Mengenai penindakan-penindakan yang dilakukan terhadap pengusaha atau warga yang nakal ‘mencuri’ air tanah, kata dia, itu sah saja dilakukan. Namun diingatkannya lagi, kalau Pemprov DKI belum bisa meningkatkan layanan air pipa, semua upaya itu sia-sia saja. “Mereka tentunya punya alasan untuk ambil air tanah karena DKI belum mampu beri layanan maksimal. Ibaratnya orang masih bisa cari-cari alasan,” kata dia.
Dari informasi yang dihimpun, pada tahun 2010, data Dinas Pelayanan Pajak mencatat penggunaan air tanah Jakarta untuk komersial 22 juta meter kubik per tahun. Jika penggunaan komersial 30 persen dari penggunaan domestik, maka kasar pemanfaatan air tanah Jakarta 73 juta meter kubik per tahun.

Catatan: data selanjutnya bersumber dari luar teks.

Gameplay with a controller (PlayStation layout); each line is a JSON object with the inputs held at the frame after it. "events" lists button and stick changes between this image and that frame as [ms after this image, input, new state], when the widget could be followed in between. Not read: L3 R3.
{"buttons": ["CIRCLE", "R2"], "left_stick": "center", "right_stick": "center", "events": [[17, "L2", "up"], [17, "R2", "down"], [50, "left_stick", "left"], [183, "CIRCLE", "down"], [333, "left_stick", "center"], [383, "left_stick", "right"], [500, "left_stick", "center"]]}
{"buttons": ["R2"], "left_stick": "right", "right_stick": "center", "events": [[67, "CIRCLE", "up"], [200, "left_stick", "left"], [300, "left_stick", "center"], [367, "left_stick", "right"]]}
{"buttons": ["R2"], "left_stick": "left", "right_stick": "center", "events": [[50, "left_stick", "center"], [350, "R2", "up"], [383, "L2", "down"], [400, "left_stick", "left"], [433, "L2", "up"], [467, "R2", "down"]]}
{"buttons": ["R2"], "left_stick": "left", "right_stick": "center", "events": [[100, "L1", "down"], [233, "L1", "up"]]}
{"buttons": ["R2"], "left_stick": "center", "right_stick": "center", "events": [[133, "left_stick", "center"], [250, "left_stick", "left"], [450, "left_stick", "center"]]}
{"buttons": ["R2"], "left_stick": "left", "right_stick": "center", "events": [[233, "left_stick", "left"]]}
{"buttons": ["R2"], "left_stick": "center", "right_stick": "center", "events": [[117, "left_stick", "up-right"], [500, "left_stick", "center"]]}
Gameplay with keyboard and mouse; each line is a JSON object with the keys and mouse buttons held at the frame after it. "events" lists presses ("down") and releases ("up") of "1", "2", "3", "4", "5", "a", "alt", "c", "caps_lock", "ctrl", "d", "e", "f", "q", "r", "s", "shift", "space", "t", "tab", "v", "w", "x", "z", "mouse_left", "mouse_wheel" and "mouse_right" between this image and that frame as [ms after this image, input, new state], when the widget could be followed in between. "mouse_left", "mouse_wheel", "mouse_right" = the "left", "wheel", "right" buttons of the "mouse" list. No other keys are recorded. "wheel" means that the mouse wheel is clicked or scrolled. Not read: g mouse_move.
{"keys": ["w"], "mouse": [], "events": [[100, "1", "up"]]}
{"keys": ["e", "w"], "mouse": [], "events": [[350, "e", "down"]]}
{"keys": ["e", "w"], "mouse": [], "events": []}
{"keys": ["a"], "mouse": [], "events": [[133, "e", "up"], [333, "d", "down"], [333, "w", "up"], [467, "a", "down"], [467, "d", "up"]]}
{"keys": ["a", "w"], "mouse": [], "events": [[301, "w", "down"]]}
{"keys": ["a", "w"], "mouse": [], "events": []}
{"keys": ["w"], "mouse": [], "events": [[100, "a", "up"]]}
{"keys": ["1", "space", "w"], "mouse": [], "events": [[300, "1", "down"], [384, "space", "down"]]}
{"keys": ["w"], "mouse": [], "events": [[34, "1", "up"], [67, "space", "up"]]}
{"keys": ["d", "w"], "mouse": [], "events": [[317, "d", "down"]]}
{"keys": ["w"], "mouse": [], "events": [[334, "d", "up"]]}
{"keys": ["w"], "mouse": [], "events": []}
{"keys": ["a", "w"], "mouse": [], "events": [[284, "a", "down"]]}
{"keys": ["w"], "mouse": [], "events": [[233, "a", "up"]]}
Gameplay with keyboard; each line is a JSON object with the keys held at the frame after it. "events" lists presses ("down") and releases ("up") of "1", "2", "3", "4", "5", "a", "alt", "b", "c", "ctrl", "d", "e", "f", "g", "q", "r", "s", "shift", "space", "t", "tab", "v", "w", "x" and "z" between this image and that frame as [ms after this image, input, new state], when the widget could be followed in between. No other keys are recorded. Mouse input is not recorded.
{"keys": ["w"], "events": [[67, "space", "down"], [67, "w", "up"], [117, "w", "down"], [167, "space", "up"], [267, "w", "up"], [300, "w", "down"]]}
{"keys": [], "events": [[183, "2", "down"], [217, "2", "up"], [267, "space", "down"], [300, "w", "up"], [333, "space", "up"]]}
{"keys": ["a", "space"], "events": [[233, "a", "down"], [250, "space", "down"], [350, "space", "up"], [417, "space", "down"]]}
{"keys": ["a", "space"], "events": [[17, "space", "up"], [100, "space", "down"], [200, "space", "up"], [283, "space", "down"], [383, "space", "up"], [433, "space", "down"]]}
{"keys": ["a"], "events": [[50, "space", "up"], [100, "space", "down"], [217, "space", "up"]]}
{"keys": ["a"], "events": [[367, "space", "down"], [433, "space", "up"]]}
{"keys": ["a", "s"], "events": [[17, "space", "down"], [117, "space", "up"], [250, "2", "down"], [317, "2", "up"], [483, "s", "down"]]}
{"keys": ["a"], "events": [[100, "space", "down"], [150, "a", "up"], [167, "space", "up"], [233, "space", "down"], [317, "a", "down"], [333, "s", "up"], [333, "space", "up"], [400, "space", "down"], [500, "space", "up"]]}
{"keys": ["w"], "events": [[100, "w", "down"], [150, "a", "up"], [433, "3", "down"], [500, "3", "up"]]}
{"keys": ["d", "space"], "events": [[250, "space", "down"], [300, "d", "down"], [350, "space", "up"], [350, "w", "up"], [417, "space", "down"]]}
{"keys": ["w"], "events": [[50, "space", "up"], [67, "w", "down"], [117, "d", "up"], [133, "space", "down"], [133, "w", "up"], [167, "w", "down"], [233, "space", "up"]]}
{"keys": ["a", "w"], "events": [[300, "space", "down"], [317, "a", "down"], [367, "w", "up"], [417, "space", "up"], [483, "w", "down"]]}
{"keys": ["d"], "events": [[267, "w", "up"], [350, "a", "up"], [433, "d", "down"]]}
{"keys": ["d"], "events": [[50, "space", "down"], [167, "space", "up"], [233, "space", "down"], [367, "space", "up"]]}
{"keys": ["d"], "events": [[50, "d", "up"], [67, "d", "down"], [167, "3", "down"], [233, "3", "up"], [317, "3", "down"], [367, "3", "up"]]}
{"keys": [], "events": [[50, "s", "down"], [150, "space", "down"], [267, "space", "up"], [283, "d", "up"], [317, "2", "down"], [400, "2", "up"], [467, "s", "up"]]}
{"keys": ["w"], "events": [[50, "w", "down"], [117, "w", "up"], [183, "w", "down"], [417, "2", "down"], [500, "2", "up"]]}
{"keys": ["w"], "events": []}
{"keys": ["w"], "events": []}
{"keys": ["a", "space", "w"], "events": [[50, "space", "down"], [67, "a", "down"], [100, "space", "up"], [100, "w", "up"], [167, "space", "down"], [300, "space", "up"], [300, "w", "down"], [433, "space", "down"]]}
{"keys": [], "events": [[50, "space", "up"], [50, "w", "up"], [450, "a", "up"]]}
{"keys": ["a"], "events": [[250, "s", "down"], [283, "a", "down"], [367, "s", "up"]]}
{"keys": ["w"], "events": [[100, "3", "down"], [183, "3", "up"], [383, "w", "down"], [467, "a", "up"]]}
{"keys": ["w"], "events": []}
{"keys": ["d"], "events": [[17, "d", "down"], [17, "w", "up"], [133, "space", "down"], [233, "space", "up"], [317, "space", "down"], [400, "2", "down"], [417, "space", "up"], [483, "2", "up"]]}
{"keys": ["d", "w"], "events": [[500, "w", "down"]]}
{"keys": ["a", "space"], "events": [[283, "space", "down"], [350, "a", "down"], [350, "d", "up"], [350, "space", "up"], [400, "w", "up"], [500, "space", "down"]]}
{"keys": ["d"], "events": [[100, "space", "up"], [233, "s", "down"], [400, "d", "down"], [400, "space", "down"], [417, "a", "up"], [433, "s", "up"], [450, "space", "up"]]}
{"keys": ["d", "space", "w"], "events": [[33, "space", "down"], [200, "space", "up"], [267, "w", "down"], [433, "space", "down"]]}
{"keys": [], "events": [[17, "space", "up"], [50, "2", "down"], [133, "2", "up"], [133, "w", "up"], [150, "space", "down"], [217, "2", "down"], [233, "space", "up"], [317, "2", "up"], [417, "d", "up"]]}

Penggunaan air tanah secara massif, diketahui jadi penyebab utama turunnya permukaan tanah (land subsidence) di Jakarta. Data Dinas Industri dan Energi DKI Jakarta menyebutkan 60 titik tanah di Jakarta alami penurunan dalam penelitian sejak 2002-2010.
Jakarta Utara yang terparah. Rata-rata penurunan di pesisir utara Jakarta setiap tahunnya antara 7,5 hingga 14 cm. Lokasinya antara lain di Mutiara Baru, Pantai Mutiara, Pantai Indah Kapuk, dan Ancol. Jakarta Barat juga alami hal serupa, seperti di Cengkareng Barat dengan penurunan sekitar 65 cm. Jakarta Timur penurunan tanah hingga 47 cm. Sedangkan Jakarta Pusat alami penurunan sekitar 15 cm.